Hamilton was signed by the Oakland Raiders as an undrafted free agent on May 10, 2016.

On October 14, 2017, Hamilton was placed on injured reserve with a knee injury. He was activated off injured reserve to the active roster on December 15, 2017.

On September 1, 2018, Hamilton was waived by the Raiders.

===New York Giants===
On September 2, 2018, Hamilton was claimed off waivers by the New York Giants. He played in 13 games before being placed on injured reserve on December 18, 2018, with a quad injury.

On March 14, 2019, Hamilton re-signed with the Giants.

===Kansas City Chiefs===
Hamilton signed with the Kansas City Chiefs on March 23, 2020.

===Tampa Bay Buccaneers===
On May 17, 2021, Hamilton signed with the Tampa Bay Buccaneers.

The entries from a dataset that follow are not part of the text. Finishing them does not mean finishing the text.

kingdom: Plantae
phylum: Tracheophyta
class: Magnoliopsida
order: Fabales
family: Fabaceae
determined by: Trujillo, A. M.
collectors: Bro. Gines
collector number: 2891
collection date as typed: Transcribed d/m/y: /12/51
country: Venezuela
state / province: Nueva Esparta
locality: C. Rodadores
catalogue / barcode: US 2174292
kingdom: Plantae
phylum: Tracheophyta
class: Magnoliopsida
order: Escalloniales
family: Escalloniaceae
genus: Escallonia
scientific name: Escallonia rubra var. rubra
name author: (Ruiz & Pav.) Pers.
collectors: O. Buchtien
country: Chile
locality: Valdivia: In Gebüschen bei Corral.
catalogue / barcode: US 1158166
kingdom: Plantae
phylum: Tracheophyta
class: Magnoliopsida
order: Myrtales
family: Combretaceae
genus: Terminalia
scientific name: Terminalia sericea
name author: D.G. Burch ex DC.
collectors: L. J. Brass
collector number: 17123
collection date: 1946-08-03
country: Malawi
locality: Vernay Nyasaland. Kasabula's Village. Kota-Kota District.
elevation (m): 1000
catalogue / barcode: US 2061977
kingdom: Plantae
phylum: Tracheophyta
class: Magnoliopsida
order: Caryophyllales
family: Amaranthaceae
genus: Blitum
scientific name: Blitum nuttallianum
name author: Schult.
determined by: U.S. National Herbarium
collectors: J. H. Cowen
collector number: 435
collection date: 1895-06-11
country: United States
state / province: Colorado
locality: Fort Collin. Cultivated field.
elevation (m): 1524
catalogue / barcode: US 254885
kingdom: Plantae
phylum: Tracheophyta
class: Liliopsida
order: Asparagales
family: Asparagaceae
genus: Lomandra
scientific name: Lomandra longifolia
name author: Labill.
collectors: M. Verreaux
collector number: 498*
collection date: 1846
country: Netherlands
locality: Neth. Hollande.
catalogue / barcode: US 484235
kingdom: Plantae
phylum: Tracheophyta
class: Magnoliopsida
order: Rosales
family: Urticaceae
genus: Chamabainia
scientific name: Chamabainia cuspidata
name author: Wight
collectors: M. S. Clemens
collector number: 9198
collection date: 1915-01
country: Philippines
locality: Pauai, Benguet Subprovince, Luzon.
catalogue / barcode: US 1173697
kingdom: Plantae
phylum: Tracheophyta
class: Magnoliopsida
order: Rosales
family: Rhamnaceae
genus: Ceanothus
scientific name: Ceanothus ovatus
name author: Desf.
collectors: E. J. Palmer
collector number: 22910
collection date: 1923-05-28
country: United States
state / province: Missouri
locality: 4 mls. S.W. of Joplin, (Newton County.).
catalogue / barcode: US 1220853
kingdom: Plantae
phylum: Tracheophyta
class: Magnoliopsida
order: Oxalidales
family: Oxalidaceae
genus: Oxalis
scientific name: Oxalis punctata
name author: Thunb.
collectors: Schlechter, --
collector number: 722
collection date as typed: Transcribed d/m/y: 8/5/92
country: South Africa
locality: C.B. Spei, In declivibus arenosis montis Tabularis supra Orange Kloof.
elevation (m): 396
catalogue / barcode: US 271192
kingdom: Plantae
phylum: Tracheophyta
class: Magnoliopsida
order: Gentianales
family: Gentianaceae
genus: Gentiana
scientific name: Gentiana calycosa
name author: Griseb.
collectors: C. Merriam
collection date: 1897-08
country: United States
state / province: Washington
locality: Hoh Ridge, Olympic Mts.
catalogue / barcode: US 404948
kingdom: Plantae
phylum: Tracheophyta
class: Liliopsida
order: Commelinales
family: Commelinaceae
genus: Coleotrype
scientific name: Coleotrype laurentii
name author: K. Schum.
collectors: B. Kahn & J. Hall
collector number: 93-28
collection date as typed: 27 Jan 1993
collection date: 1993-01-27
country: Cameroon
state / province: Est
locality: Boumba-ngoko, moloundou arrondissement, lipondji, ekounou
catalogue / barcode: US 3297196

On August 30, 2021, he was released as part of final roster cuts.

===Arizona Cardinals===
On September 3, 2021, Hamilton was signed to the practice squad of the Arizona Cardinals. He was promoted to the active roster on September 29, 2021.

On April 26, 2022, Hamilton re-signed with the Cardinals. He was placed on the reserve/non-football injury list on September 1, 2022. He was activated on October 8.

On March 21, 2023, Hamilton re-signed with the Cardinals.

===Atlanta Falcons===
On April 4, 2024, Hamilton signed with the Atlanta Falcons. He played in 11 games in 2024, primarily on special teams.

===Washington Commanders===
On August 11, 2025, Hamilton signed with the Washington Commanders. He was waived on August 26, and re-signed with their practice squad the following day. On October 1, the Commanders signed Hamilton to the active roster.

Hamilton re-signed with the Commanders on May 11, 2026. On August 30, he was waived as part of final roster cuts before the start of the 2026 season.